The intracellular signal transduction course which it is assumed to be associated with SV2A accommodation and nervous system maturity action of Levetiracetam. Arrow: promotion, T shape bar: inhibition, Red color: activated, Blue color: hypofunction. AC: adenylyl cyclase, ATP: adenosine triphosphate, BDNF: brain-derived neurotrophic factor, cAMP: cyclic adenosine monophosphate, CaM: calmodulin, cGMP: cyclic guanosine monophosphate, CN: calcineurin, CREB: cAMP response element binding protein, Cyt C: cytochrome c, DISC1: disrupted schizophrenia 1, DVL: mammalian homologue of drosophila dishevelled, EGF: epidermal growth factor, GC: guanylyl cyclase, GTP: guanosine triphosphate, FZD: frizzled, GSK3β: glycogen synthase kinase 3β, GPCR: G protein-coupled receptor, IL-2: interleukin 2, LRP: LDL-receptor-related protein, NFAT: nuclear factor of activated T cells, NO: nitric oxidase, NOS: nitric oxidase synthase, PDE: phospho-di-esterase, PDK1: phosphatidylinositide-dependent kinase 1, PD-1: programmed deth 1, PI3K: phosphatidylinositol 3 kinase, PKA: protein kinase A, PKC: protein kinase C, PKG: protein kinase G, PLC: phospholipase C, TCF: T-cell factor.

Figure 4

Hypothesis: the mechanism of anti-epileptogenesis of levetiracetam is same as the spontaneous recovery of idiopathic generalized epilepsy during the adolescent period.

During infancy, the range of input stimuli is judged as appropriate for neuroprotective efficiency due to the high NR2A/NR2B ratio. Conversely, neuron-maturing efficiency is increased during adolescence due to the changed range to judge the input stimuli as inappropriate (Figure 4A). This may suggest why idiopathic generalized epilepsy spontaneously resolves during the realignment of the adolescent brain network. Simply, the aberrant neural excitable network is pruned by a neural-maturing action (Figure 4B). When spontaneous recovery does not occur, it is likely that the neuron-maturing action has not been activated (Figure 4C). The NR2A/NR2B ratio decreases again after adolescence and therefore idiopathic generalized epilepsy is not easily cured in adults if the aberrant neural excitable network is not pruned at adolescence.
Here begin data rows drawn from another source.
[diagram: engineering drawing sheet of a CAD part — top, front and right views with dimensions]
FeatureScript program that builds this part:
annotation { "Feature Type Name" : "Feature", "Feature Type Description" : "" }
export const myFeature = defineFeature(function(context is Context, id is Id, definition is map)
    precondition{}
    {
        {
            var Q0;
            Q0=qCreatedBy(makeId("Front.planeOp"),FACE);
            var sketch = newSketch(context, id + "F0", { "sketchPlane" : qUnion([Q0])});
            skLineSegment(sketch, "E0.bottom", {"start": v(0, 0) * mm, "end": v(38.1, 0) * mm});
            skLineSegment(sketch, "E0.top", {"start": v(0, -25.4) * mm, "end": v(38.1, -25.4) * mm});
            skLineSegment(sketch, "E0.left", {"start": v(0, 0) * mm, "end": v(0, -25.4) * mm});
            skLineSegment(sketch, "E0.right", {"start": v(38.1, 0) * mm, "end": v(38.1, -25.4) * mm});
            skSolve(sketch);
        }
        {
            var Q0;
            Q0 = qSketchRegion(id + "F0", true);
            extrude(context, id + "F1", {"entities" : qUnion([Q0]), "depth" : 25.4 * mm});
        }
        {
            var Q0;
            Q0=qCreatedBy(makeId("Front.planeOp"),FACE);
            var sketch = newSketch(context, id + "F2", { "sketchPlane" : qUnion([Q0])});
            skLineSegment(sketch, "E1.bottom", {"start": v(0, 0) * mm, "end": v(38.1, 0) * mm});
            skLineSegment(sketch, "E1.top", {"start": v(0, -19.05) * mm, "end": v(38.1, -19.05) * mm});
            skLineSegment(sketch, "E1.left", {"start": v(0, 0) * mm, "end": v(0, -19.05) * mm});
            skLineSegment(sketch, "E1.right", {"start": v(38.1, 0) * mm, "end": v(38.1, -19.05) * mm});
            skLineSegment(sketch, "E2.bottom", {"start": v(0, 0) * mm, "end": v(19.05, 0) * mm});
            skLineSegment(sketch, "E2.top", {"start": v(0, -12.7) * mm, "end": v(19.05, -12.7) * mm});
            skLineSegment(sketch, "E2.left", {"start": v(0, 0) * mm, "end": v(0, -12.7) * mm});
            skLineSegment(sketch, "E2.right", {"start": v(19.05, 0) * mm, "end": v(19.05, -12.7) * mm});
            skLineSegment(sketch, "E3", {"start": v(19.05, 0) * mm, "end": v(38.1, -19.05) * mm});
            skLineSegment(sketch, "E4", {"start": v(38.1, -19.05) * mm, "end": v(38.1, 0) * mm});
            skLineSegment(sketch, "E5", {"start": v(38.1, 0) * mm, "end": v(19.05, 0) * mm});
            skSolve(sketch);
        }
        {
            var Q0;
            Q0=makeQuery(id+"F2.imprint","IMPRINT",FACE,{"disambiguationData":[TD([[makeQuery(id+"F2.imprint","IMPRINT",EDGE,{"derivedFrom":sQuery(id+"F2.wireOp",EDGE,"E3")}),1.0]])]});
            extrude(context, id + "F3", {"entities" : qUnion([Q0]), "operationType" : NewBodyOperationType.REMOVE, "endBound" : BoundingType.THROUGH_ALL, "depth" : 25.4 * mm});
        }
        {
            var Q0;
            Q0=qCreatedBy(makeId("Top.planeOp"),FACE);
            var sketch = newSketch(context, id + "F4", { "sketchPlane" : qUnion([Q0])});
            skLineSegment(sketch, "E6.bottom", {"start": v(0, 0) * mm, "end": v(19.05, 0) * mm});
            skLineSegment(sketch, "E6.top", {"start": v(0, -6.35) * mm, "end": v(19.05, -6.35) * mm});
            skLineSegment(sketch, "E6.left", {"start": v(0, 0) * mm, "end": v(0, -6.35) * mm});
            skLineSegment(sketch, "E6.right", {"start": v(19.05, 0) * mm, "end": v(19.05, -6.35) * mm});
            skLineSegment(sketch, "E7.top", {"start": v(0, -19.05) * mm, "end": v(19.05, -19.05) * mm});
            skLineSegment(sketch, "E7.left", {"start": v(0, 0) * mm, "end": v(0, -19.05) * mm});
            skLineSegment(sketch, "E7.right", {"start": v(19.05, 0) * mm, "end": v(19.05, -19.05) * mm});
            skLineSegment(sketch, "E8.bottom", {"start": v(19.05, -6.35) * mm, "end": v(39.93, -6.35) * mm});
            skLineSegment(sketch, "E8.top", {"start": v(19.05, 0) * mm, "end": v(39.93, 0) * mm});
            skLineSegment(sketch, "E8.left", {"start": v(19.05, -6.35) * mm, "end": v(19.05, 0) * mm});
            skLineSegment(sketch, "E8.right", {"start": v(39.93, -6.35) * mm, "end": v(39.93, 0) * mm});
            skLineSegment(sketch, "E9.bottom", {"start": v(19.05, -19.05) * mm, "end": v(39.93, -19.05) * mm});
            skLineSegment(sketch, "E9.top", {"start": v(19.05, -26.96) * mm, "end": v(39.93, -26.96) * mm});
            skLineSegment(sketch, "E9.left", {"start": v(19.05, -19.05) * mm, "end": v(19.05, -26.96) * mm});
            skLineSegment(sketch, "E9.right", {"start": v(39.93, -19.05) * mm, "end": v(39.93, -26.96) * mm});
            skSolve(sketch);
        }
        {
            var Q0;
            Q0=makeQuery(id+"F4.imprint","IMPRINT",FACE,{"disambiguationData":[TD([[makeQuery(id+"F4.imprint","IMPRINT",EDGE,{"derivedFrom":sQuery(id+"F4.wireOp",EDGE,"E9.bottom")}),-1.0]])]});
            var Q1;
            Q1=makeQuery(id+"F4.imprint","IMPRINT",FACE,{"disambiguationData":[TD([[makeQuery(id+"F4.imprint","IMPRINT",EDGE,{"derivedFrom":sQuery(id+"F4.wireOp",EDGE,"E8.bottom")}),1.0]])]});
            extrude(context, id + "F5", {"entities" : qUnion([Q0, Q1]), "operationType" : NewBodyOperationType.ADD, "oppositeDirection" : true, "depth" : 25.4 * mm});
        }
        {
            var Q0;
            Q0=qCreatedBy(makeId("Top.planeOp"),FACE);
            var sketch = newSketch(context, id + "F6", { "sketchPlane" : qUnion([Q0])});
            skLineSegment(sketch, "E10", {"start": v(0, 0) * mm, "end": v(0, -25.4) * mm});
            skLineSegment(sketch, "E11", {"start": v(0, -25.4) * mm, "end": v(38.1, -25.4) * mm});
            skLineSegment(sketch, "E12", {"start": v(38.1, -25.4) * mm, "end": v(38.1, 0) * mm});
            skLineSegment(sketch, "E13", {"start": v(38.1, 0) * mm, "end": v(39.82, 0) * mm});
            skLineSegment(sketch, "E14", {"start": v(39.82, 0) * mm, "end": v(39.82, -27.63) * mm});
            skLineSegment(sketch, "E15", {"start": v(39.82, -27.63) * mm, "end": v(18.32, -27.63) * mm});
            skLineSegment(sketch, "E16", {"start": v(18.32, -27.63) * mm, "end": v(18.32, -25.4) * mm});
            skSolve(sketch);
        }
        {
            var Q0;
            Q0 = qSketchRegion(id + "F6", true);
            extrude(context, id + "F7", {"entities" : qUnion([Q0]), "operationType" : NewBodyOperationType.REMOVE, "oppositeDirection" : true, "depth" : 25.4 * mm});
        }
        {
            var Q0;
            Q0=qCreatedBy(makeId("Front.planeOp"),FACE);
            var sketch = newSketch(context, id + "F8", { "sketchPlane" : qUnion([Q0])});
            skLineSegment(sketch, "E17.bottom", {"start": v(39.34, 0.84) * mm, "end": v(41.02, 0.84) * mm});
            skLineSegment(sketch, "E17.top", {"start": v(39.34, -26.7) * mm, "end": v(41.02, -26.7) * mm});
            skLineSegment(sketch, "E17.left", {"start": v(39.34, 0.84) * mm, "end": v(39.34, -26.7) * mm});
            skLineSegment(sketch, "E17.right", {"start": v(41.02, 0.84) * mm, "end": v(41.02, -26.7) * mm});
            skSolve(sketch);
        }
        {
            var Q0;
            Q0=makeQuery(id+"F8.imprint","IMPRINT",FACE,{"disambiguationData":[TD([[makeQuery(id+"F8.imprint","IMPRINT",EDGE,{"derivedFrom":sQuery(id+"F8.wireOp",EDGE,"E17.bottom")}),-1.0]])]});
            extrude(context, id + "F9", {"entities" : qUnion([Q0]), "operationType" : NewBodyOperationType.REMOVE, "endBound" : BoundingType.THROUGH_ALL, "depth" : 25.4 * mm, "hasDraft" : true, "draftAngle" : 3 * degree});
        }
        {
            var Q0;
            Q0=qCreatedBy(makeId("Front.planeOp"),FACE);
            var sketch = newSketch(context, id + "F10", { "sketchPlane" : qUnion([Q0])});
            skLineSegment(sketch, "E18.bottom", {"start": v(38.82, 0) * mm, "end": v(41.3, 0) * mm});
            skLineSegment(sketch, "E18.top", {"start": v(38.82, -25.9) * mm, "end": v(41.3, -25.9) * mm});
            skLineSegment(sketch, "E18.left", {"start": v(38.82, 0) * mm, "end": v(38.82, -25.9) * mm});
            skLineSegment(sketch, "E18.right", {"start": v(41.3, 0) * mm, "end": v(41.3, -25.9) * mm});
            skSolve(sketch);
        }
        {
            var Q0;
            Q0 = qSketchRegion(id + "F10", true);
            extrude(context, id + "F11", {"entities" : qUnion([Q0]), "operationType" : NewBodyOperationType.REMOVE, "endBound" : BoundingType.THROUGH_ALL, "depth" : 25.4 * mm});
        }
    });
Further discussion is warranted for the relationship between neurotransmitters and neuro-developmental action. It is thought that levetiracetam may change the volume of discharge of neurotransmitters from the pre-synaptic cell to the synaptic cleft through its action on SV2A. Neurotransmitters, such as dopamine and noradrenalin are known to be neuroprotective if the quantity of antipsychotic agents is a minimal,36 although neurodeficiency will occur if it is excessive.37 In epileptic patients, higher BDNF and Bcl-2 levels provide a neuroprotective effect similar to that seen in childhood, and therefore gives a wider range to evaluate the input stimuli as appropriate. Levels of neurotransmitters released from the pre-synaptic neuron are changed by levetiracetam-treatment and cause post-synaptic neurons to undergo neuro-maturation. This pruning of the aberrant excitable network exerts the anti-epileptogenesis effect of levetiracetam treatment (Figure 4D). We therefore suggest that the mechanism of acquired anti-epileptogenesis by levetiracetam treatment is the same as the spontaneous recovery seen in idiopathic generalized epilepsy during adolescence. The current findings verify our assertions, although the process of GSK-3β activation following the volumetric alterations of neurotransmitter release within the synaptic cleft is not well established. Therefore further research is needed to determine which neurotransmitter and which receptor are involved in the process (Figure 3).